The emotional consequences of even a seemingly minor sexual trauma can be life long and the potential benefit of holistic somatic therapy is often transformative. The psychological damage affects many aspects of relationship with oneself and one’s body, not to mention intimate relationships. The experience “lives” in one’s body indefinitely until released. I want to believe that inflicting such harm is not the intention of many and that a culture of respect is emerging from recent knowledge and awareness. And I want to minimize lasting harm.
I have worked with sexual trauma since my training in the early 80’s when staff at the McMartin Preschool in Los Angeles were accused of molesting numerous students. These preschoolers shared their experience using awkward “child” language and play but were thought to be too young and easily influenced to be reliable witnesses. Case dismissed. Cultural denial was impenetrable at that time.
Many women and some men have consulted me about relationship, intimacy or trust issues, depression and anxiety, only to discover the origins of their misery in having been victims of sexual misconduct or abuse. Few shared this with me at the outset of our work. Rather we would discover the link in the course of the somatic (body-centered) therapy I practice, in which experience is linked together by accessing the body’s wisdom directly.
Traumatic memory is stored outside of time so the body doesn’t know the danger is over. Rather, it holds the impulse to defend or escape, often unsafe to express at the time of the incident. This frustrated survival impulse can remain for decades, expressed in symptoms and barriers to trust and intimacy, until released somatically.
Shame, denial and secrecy are most destructive, leaving people abandoned to their beliefs that they are “bad” or “damaged goods”, not knowing how to find support, healing and perhaps legal resolution. They are often not believed when they disclose to someone they trust.
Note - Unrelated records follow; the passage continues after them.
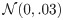
1000 agents, four two-topic copulas, 50000 iterations, μ = .4, d = .26, noise from N(0,.03)—(11) Frank, (21) Clayton, (31) Gumbel, (41) Ordinal sum.(12, 22, 32, 42) Final state: uni- variate, (13, 23, 33, 43) Marginals in time: univariate, (14, 24, 34, 44) Final state: bivariate, (15, 25, 35, 45) Marginals in time: bivariate.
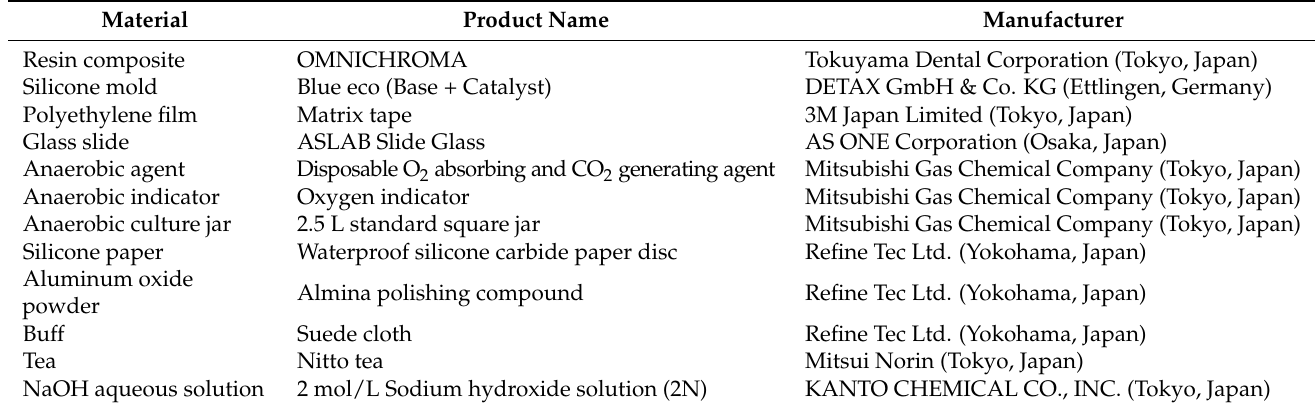
Table 1. Material used.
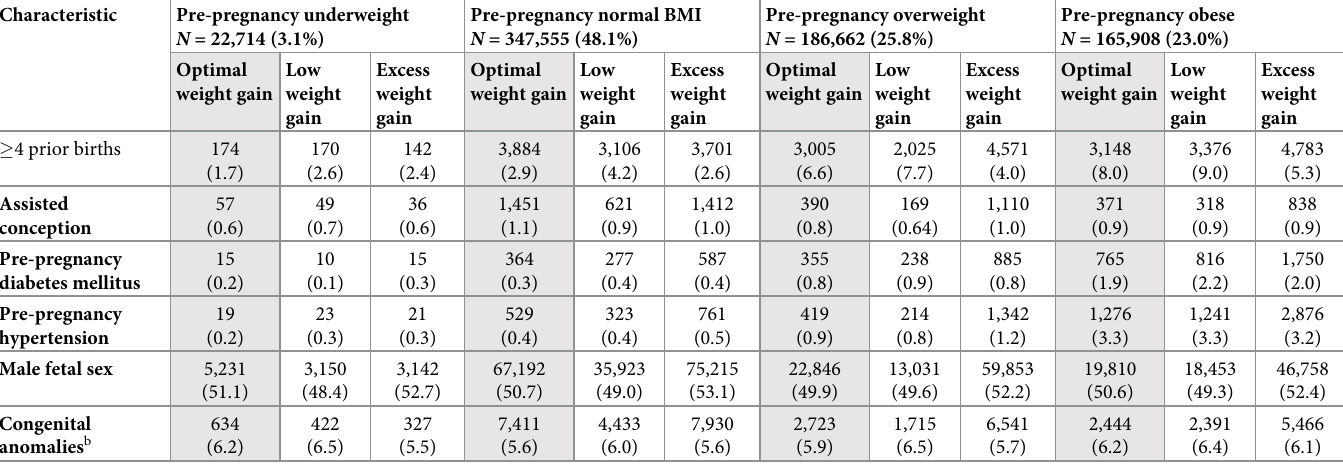
category (Table 1). Except for underweight women, women with excess weight gain were more likely to have private health insurance. Among those with low and normal pre-preg- nancy BMI, women who had excess weight gain were more likely to smoke during pregnancy and less likely to be married than women with optimal weight gain (Table 1). Women with excess weight gain were also more likely to have gestational hypertension, chorioamnionitis, induced labour, premature rupture of membranes, and cesarean delivery (Table 2). Maternal outcomes in women with low gestational weight gain Overall, women with low gestational weight gain had a significantly higher rate of maternal death than women with optimal weight gain (7.97 versus 2.63 per 100,000, p = 0.027). The rates of maternal death/SMM were 1.57%, 1.55%, 1.90%, and 1.75% among underweight, normal weight, overweight, and obese women, respectively (S2 Table). Among normal weight and overweight women, those with low gestational weight gain had higher adjusted odds of maternal death/SMM compared with those who had optimal gestational weight gain (AOR 1.12, 95% CI 1.04–1.21, p = 0.004, and AOR 1.17; 95% CI 1.04–1.32, p = 0.009, respectively; Table 3). Women who had normal pre-pregnancy BMI and low weight gain had elevated odds of cerebrovascular/central nervous system morbidity, while overweight women had increased odds of ICU admission (S4 Table). Maternal outcomes in women with excess gestational weight gain The maternal death rate among women with excess weight gain was 3.98 per 100,000 (versus 2.63 per 100,000 in the optimal weight gain group, p = 0.394). The rates of maternal death/ SMM were 1.94%, 1.54%, 1.56%, and 1.81% among underweight, normal weight, overweight, and obese women, respectively (S2 Table). Adjusted for other covariates, among underweight, normal weight, and obese women, excess gestational weight gain was associated with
Judging from the small sample of women I have known professionally and personally, most have experienced unwanted aggressive sexual overtures or worse at some time. These are not misunderstood romantic gestures as they have a quality of intimidation or force.
The “me too” movement has recently illuminated the prevalence and seriousness of sexual misconduct and abuse for, I believe, everyone’s benefit. State-of-the-art holistic, somatic therapies can offer miraculous and complete healing of the most serious sexual trauma. Increasingly more therapists are receiving this specialized training.